Two hundred and forty-six years ago, the British Empire was reeling mad at the people of Massachusetts. And fed up with the hotheads from the Colonies, they were going to show all of them that the Crown had parliamentary authority over them and would reverse the trend of resistance coming from America.
In March of 1774, the British parliament passed the Coercive Acts, known as the “Intolerable Acts” in the thirteen colonies. What they’d hoped to use to reassert their authority in America, only drove a deeper wedge between themselves and the Colonies. The result would be that about a year later the American Revolution would flare-up.
In the late 1700s, the people of the thirteen colonies considered themselves Englishmen but many were growing disillusioned with the policies of the British parliament. They were also becoming increasingly frustrated with what they felt was “taxation without representation.”
After the Seven Years War, the British Empire was deep in debt and in need of more cash. They felt that the Colonists needed to pay their share in maintaining the Crown. The parliament enacted a series of taxes, levied on the Colonies, to force them to pay what it was perceived as their fair share. However, the prevailing feeling in the colonies was the opposite.
Many of the colonists felt that these taxes were violations of their proper rights as Englishmen. They argued that since they had no voice in parliament, the Crown had no right to levy specific taxes on them. The ensuing protests forced the repeal of the Stamp Act, but parliament was steadfast in its belief that the British Empire had the right to legislate for the Colonies “in all cases whatsoever,” as was reflected in the Declaratory Act of 1766.
The Massachusetts Bay Colony and the people of Boston were a constant thorn in the side of the Empire and things began to get violent. In March of 1770, several people set upon a lone British sentry which led the way to the bloody killing of several Boston citizens by British soldiers.
The British passed the Tea Act and although it made British tea cheaper for the colonists, it gave a monopoly to the British East India Company. A group of colonists, called the Sons of Liberty, decided to act. They dressed up as Indians and dumped 342 chests of tea into Boston Harbor on December 16, 1773. This became known as the Boston Tea Party.
When parliament learned of this, they were incensed. They passed four acts, three of which were designed to punish the people of Massachusetts for the destruction of Crown property. These acts were known as the Coercive Acts.
The Boston Port Act – This act closed the port of Boston until the colonists paid for the tea thrown in the harbor and the king was satisfied that order had been restored.
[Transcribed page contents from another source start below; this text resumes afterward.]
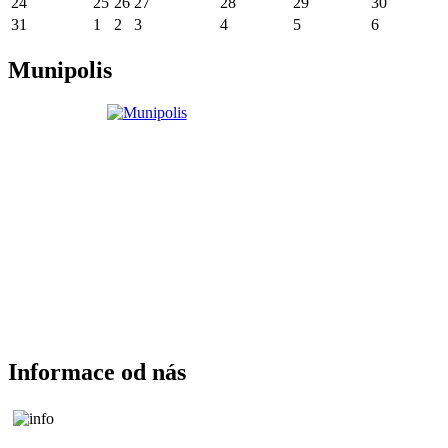
24
25
26
27
28
29
30
31
1
2
3
4
5
6
Munipolis
Informace od nás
The Massachusetts Government Act – This act unilaterally took away Massachusetts’s charter. Under the Government Act, nearly every position in the colonial government was to be appointed by either the governor, parliament, or the king. The act also limited town meetings in Massachusetts to one per year, unless the governor called for one.
The Administration of Justice Act – This act effectively gave British officials total diplomatic immunity to any act they committed in Massachusetts. They were basically immune to any criminal prosecution in the colony. It also allowed the Royal governor to order trials of accused royal officials to take place in Great Britain, or elsewhere within the Empire, if he decided that the defendant could not get a fair trial in Massachusetts.
The Quartering Act – This act applied to all of the thirteen colonies and not just Massachusetts. It sought to create a more effective method of housing British troops in America. The Quartering Act allowed a governor to house soldiers in available buildings if suitable quarters were not provided.
(A common persistent myth of the American Revolution was that this act was designed to force colonists to house British soldiers in their private homes but historians have debunked this in recent years: It was designed to house British soldiers in unoccupied buildings.)
The parliament had hoped that the Coercive Acts would isolate the hotheads from Massachusetts and force the other colonists to accede to parliamentary rule. However, this calculated risk had the opposite effect. Not only did many colonists rally to the cause of Massachusetts but they also drafted members for a Continental Congress. By September 1774, the First Continental Congress met in Philadelphia.
Events were thrusting both parties towards an inevitable clash. In April of 1775, the “shot heard ‘round the world” took place on Lexington Green and the resultant battles of Lexington and Concord saw the beginning of actual combat between the Colonists and the British Empire. The American Revolution had begun.